Diese Aufzeichnungen beruhen auf tatsächlichen Ereignissen – und auf einer doppelten Übersetzung: von Erfahrung zu Erinnerung und von Erinnerung zum Schreiben.

1

Es gibt ein Bild, das mir mit vier oder fünf Jahren zum ersten Mal in den Sinn kam. Ich hatte gerade eine Ahnung entwickelt, was es heißt, von Vater und Mutter abzustammen, und versuchte mir auszumalen, was wäre, hätten mich andere Eltern gezeugt, eine andere Frau geboren. Wäre ich dann noch ich oder ein anderer? Die Erinnerung an das Bild steht mir bis heute so klar vor Augen wie ein kurzer Film. Ich sehe mein ungeborenes Ich als eine schwach leuchtende Kugel, die sich langsam der Erde nähert. Dann ändert sich die Perspektive, und ich tauche unterhalb der hellen Welt in den dunklen Tiefen eines überfrorenen Wassers. Es ist dort weder kalt noch nass. Unzählige Schatten wimmeln über mir.
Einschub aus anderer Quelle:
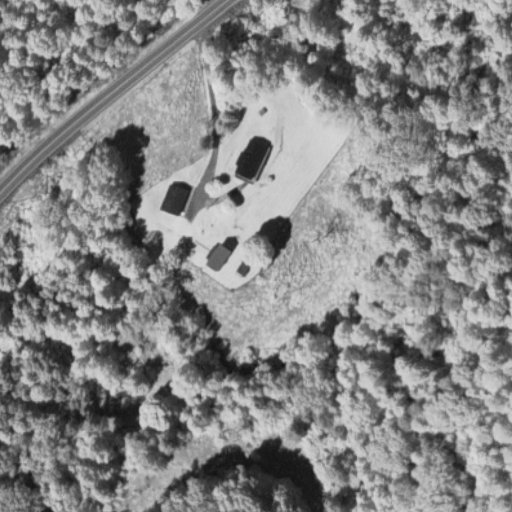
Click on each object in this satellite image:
road: (111, 97)
road: (217, 123)
building: (250, 157)
building: (252, 158)
building: (172, 197)
building: (174, 198)
building: (217, 254)
building: (218, 256)
building: (242, 266)
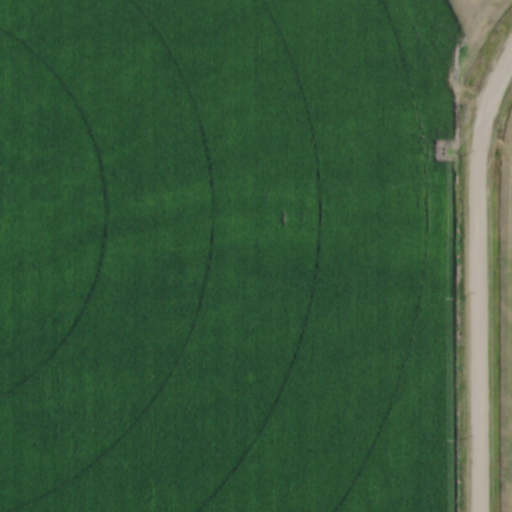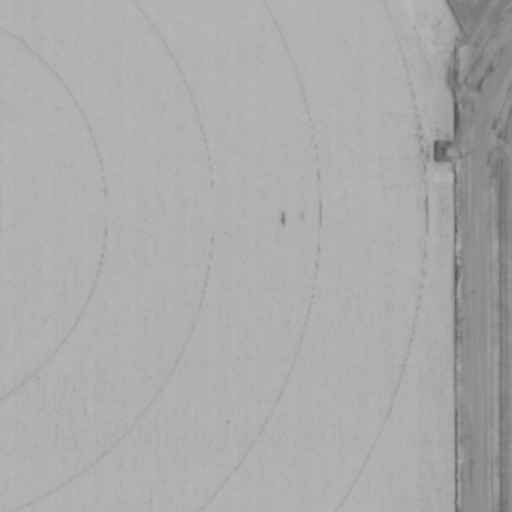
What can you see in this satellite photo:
crop: (455, 9)
crop: (222, 256)
road: (478, 278)
crop: (505, 292)
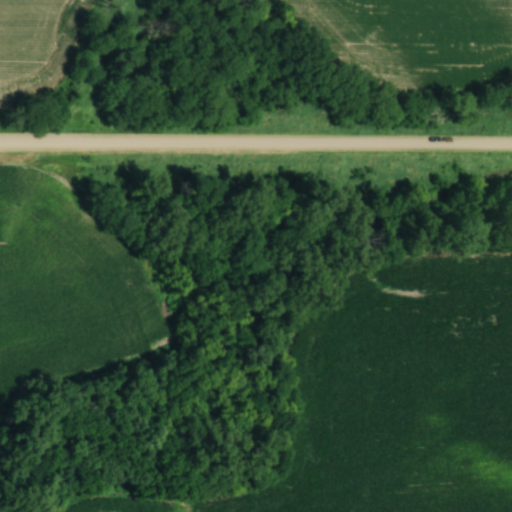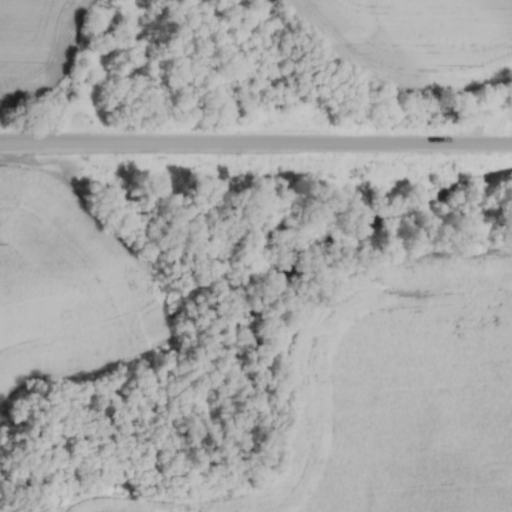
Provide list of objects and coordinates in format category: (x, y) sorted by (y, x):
road: (255, 145)
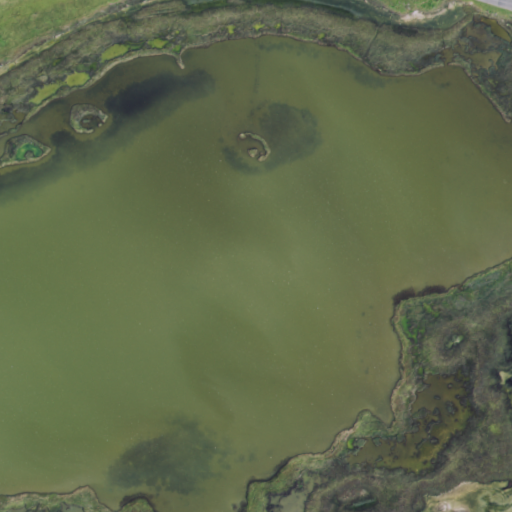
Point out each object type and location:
road: (503, 2)
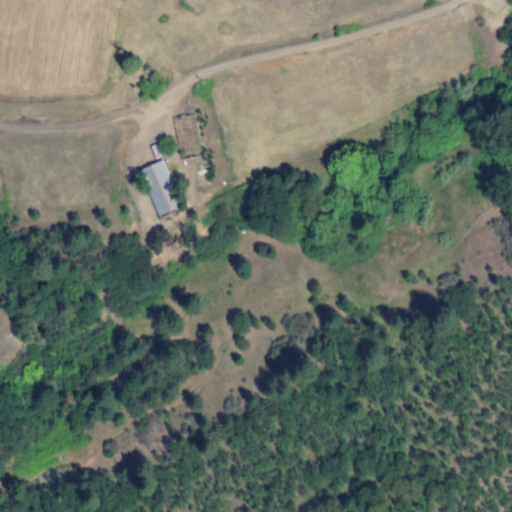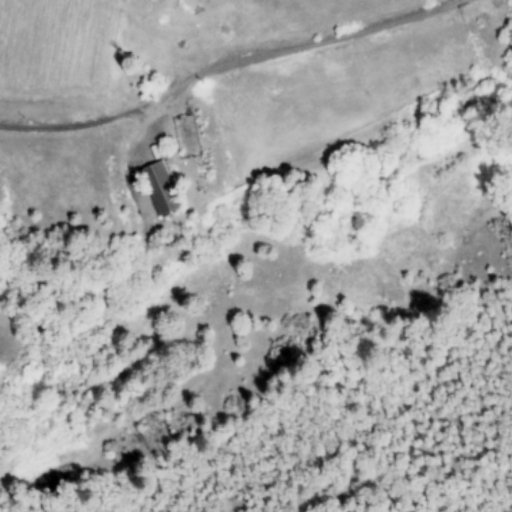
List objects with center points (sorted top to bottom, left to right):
road: (234, 67)
building: (157, 187)
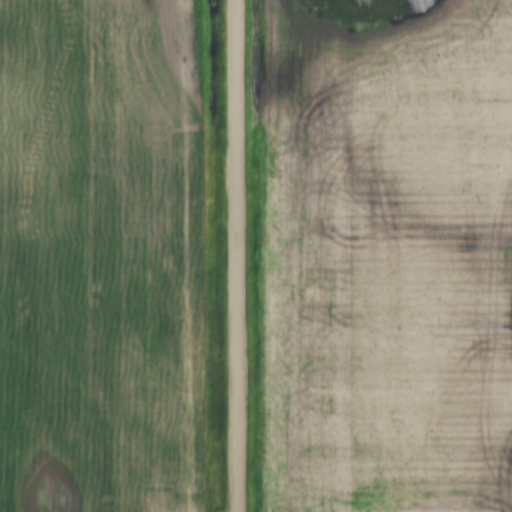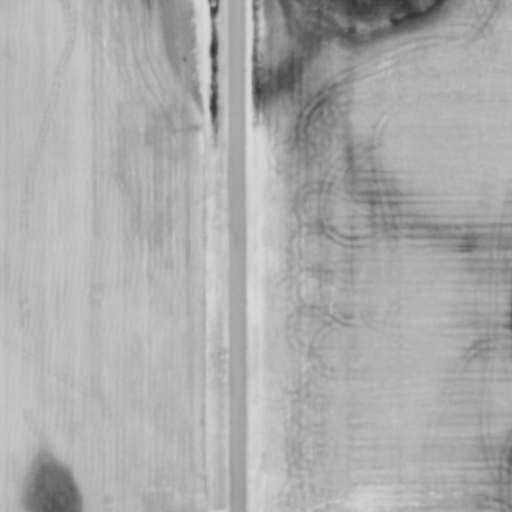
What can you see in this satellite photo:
road: (236, 256)
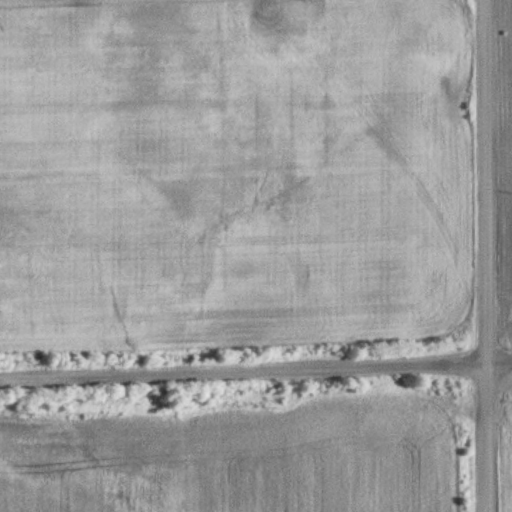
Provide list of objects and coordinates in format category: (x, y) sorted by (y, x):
building: (290, 17)
road: (487, 255)
road: (255, 366)
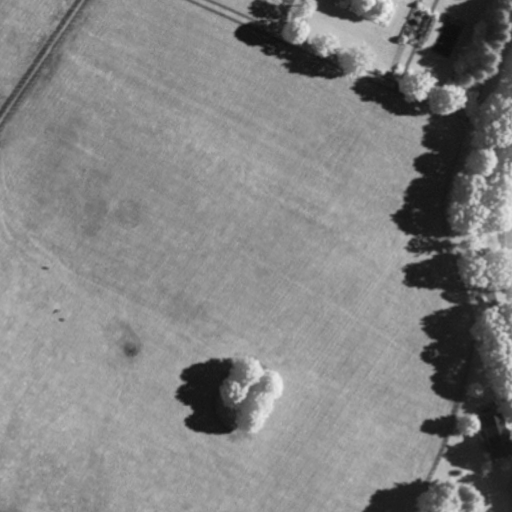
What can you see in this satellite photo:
building: (398, 19)
road: (476, 232)
building: (494, 434)
building: (494, 435)
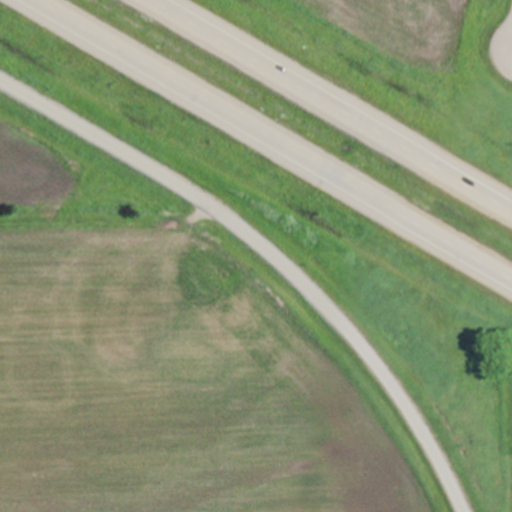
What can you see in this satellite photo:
road: (330, 105)
road: (273, 139)
road: (271, 253)
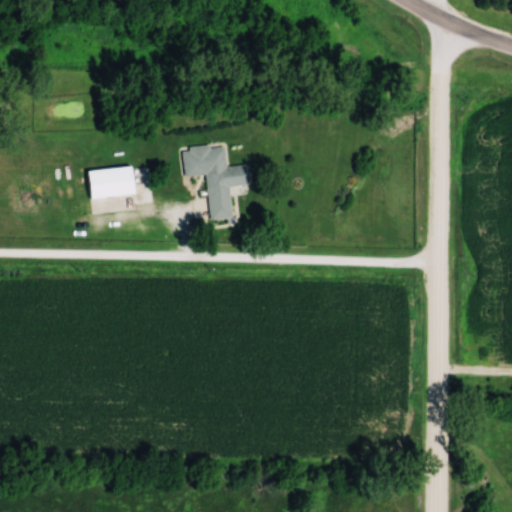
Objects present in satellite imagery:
road: (458, 25)
road: (436, 47)
building: (212, 177)
building: (107, 182)
road: (218, 256)
road: (435, 303)
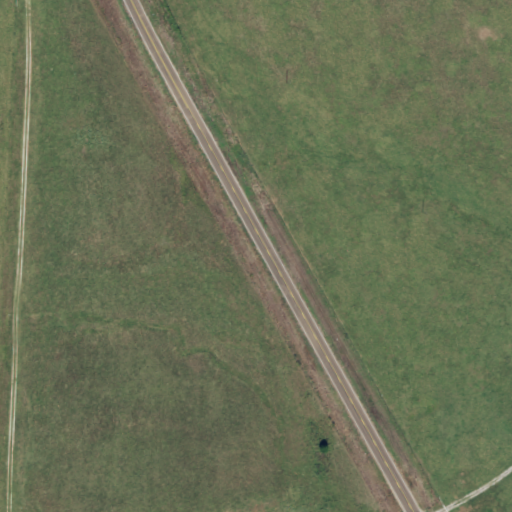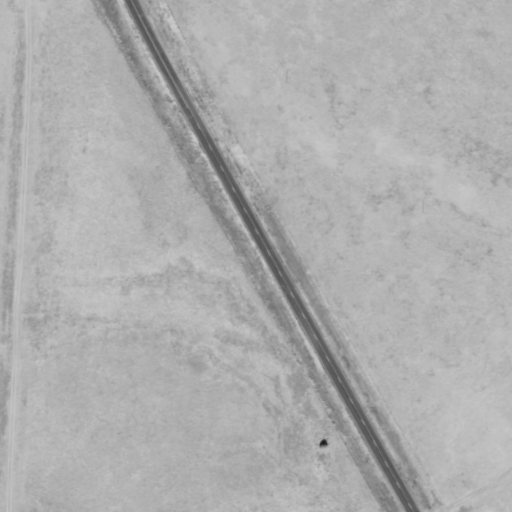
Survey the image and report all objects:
road: (271, 256)
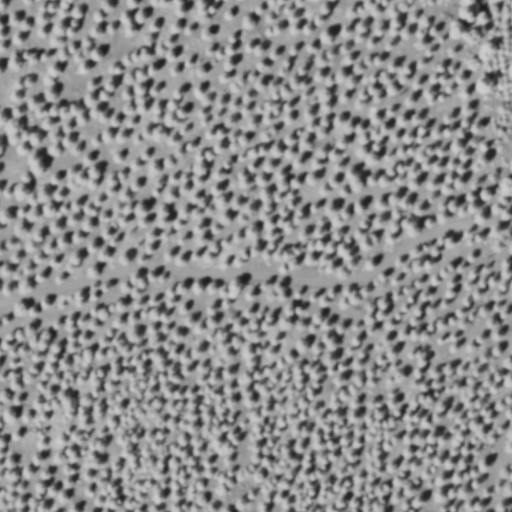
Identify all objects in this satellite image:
road: (273, 271)
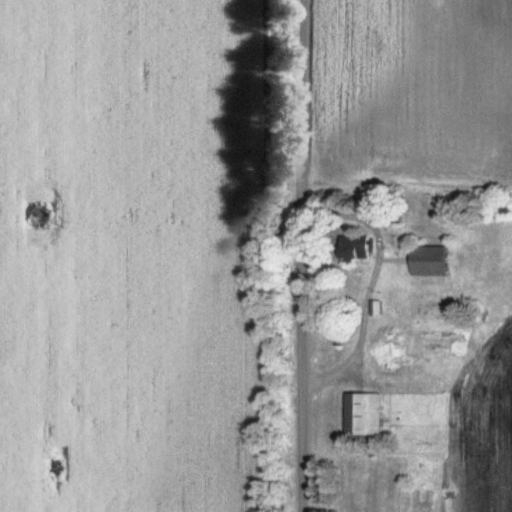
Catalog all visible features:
building: (356, 247)
road: (303, 255)
building: (432, 261)
road: (373, 283)
building: (365, 416)
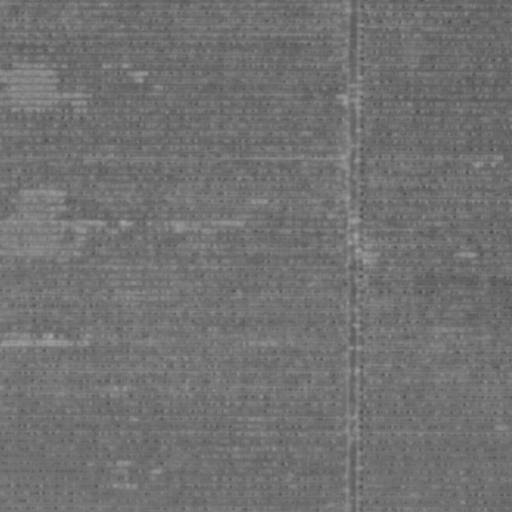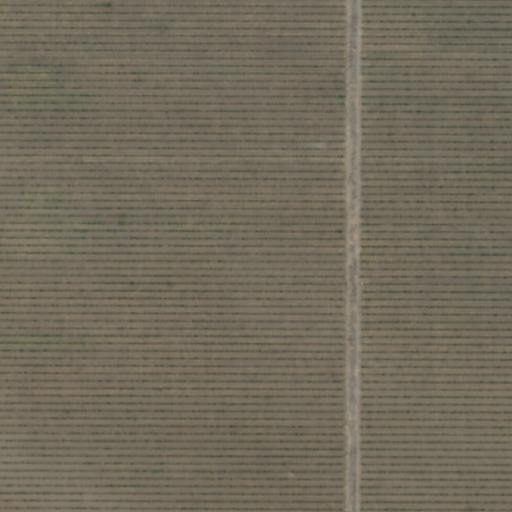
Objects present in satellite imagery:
crop: (256, 256)
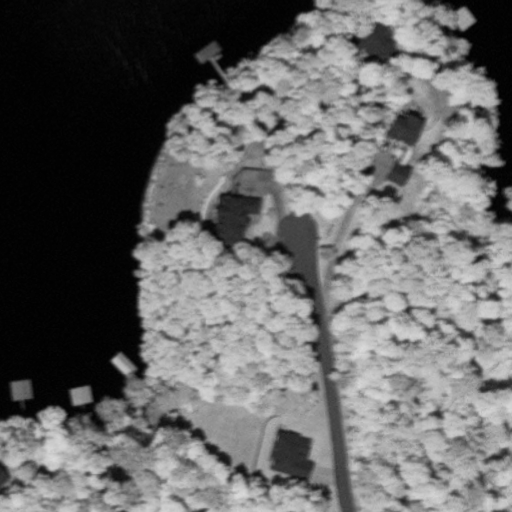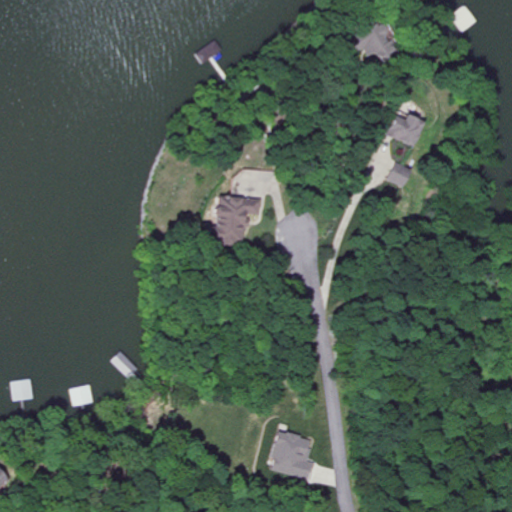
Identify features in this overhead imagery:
building: (365, 38)
building: (402, 129)
building: (403, 129)
building: (395, 174)
building: (232, 217)
building: (232, 217)
road: (319, 336)
building: (79, 396)
building: (289, 455)
building: (291, 458)
road: (338, 475)
building: (1, 477)
building: (3, 478)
Als ich mich der Oberfläche nähere, erweist sich das vermeintliche Eis als eine Art Membran, ich gelange hindurch – zu meinen Eltern. Nach der Logik dieser Bilder haben meine Eltern mich nicht hervorgebracht, sondern bloß bei sich aufgenommen. Mich gab es schon vorher.

Es liegt nahe, dies als die von Comicheften beeinflusste Fantasie eines kleinen Jungen abzutun. Ist nicht Kal-El von Krypton in einem kugelähnlichen Raumschiff zur Erde und in die Obhut seiner irdischen Familie gelangt, um später Superman zu werden? Gleichwohl wurde dieses Bild von der schwach leuchtenden Kugel auf dem Weg zur Erde mein persönlicher Gründungsmythos, dem ich vermutlich einige innere Unabhängigkeit verdanke. Mit den Jahren und spätestens seit ich Vater wurde, habe ich allerdings überhaupt nicht mehr daran gedacht – bis ich einen Freund zum Mittagessen traf.

Er ist Regisseur, steckte in der Vorbereitung seines neuen Films und berichtete von seinen Selbstversenkungen mithilfe der Transzendentalen Meditation, von denen er sich einen Kreativitätsschub erhoffte. Neue Ideen erwähnte mein Freund dann bei einer Flasche Wein zwar nicht, aber Zustände, in denen er sich von außen als eine Art schwach glimmenden Kometen sehen konnte, der in einem Raum ohne Ausdehnung seine Bahnen zog. Das erinnerte mich an mein lang verblasstes Kindheitsbild, und ich bat meinen Freund, mir die Grundzüge der Meditation zu erklären.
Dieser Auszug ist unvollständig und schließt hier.